PROBLEM TO WORK ON
Restate each record word for word, from the first to the last.

RAW DATA
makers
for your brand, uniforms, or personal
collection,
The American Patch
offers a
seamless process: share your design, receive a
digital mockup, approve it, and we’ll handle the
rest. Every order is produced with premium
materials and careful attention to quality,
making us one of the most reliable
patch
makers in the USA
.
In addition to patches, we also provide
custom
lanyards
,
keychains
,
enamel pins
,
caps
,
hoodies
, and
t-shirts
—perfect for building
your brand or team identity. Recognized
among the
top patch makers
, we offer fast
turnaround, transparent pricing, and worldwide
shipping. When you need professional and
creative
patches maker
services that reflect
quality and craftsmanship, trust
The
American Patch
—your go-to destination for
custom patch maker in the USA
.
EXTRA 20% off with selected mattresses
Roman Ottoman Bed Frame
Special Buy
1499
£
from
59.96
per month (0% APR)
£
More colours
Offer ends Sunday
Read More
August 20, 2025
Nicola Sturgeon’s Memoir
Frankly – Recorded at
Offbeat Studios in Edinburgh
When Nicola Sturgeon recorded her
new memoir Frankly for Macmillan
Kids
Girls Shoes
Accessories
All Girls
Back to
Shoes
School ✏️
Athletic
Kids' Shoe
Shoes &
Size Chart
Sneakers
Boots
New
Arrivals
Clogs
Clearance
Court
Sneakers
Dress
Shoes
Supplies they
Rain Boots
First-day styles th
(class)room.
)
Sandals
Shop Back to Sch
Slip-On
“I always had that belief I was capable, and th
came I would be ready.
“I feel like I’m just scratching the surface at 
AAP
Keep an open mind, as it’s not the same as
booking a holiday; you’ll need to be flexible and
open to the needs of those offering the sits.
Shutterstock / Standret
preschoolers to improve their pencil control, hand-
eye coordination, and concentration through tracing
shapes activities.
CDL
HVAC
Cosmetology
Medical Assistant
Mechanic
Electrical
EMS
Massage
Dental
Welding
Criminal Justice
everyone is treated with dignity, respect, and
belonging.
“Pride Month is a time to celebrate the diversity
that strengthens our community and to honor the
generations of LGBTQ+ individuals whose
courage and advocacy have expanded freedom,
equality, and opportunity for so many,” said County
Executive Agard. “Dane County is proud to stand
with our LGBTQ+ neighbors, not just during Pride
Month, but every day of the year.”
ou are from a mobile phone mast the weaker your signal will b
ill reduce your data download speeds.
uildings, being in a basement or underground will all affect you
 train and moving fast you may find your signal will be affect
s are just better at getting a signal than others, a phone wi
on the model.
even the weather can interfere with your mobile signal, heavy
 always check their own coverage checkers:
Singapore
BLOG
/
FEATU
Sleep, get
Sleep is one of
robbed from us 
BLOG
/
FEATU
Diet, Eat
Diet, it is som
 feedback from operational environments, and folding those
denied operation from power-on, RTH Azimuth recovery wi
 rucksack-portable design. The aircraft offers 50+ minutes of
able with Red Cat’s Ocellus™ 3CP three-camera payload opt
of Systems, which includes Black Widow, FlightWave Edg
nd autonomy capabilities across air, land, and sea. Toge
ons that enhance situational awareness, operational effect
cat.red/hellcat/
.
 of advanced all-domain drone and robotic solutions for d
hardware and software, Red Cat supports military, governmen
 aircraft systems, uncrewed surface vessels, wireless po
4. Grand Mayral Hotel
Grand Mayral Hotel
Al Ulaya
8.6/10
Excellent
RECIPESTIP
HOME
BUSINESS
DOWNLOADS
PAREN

FINAL ANSWER
makers
for your brand, uniforms, or personal
collection,
The American Patch
offers a
seamless process: share your design, receive a
digital mockup, approve it, and we’ll handle the
rest. Every order is produced with premium
materials and careful attention to quality,
making us one of the most reliable
patch
makers in the USA
.
In addition to patches, we also provide
custom
lanyards
,
keychains
,
enamel pins
,
caps
,
hoodies
, and
t-shirts
—perfect for building
your brand or team identity. Recognized
among the
top patch makers
, we offer fast
turnaround, transparent pricing, and worldwide
shipping. When you need professional and
creative
patches maker
services that reflect
quality and craftsmanship, trust
The
American Patch
—your go-to destination for
custom patch maker in the USA
.
EXTRA 20% off with selected mattresses
Roman Ottoman Bed Frame
Special Buy
1499
£
from
59.96
per month (0% APR)
£
More colours
Offer ends Sunday
Read More
August 20, 2025
Nicola Sturgeon’s Memoir
Frankly – Recorded at
Offbeat Studios in Edinburgh
When Nicola Sturgeon recorded her
new memoir Frankly for Macmillan
Kids
Girls Shoes
Accessories
All Girls
Back to
Shoes
School ✏️
Athletic
Kids' Shoe
Shoes &
Size Chart
Sneakers
Boots
New
Arrivals
Clogs
Clearance
Court
Sneakers
Dress
Shoes
Supplies they
Rain Boots
First-day styles th
(class)room.
)
Sandals
Shop Back to Sch
Slip-On
“I always had that belief I was capable, and th
came I would be ready.
“I feel like I’m just scratching the surface at 
AAP
Keep an open mind, as it’s not the same as
booking a holiday; you’ll need to be flexible and
open to the needs of those offering the sits.
Shutterstock / Standret
preschoolers to improve their pencil control, hand-
eye coordination, and concentration through tracing
shapes activities.
CDL
HVAC
Cosmetology
Medical Assistant
Mechanic
Electrical
EMS
Massage
Dental
Welding
Criminal Justice
everyone is treated with dignity, respect, and
belonging.
“Pride Month is a time to celebrate the diversity
that strengthens our community and to honor the
generations of LGBTQ+ individuals whose
courage and advocacy have expanded freedom,
equality, and opportunity for so many,” said County
Executive Agard. “Dane County is proud to stand
with our LGBTQ+ neighbors, not just during Pride
Month, but every day of the year.”
ou are from a mobile phone mast the weaker your signal will b
ill reduce your data download speeds.
uildings, being in a basement or underground will all affect you
 train and moving fast you may find your signal will be affect
s are just better at getting a signal than others, a phone wi
on the model.
even the weather can interfere with your mobile signal, heavy
 always check their own coverage checkers:
Singapore
BLOG
/
FEATU
Sleep, get
Sleep is one of
robbed from us 
BLOG
/
FEATU
Diet, Eat
Diet, it is som
 feedback from operational environments, and folding those
denied operation from power-on, RTH Azimuth recovery wi
 rucksack-portable design. The aircraft offers 50+ minutes of
able with Red Cat’s Ocellus™ 3CP three-camera payload opt
of Systems, which includes Black Widow, FlightWave Edg
nd autonomy capabilities across air, land, and sea. Toge
ons that enhance situational awareness, operational effect
cat.red/hellcat/
.
 of advanced all-domain drone and robotic solutions for d
hardware and software, Red Cat supports military, governmen
 aircraft systems, uncrewed surface vessels, wireless po
4. Grand Mayral Hotel
Grand Mayral Hotel
Al Ulaya
8.6/10
Excellent
RECIPESTIP
HOME
BUSINESS
DOWNLOADS
PAREN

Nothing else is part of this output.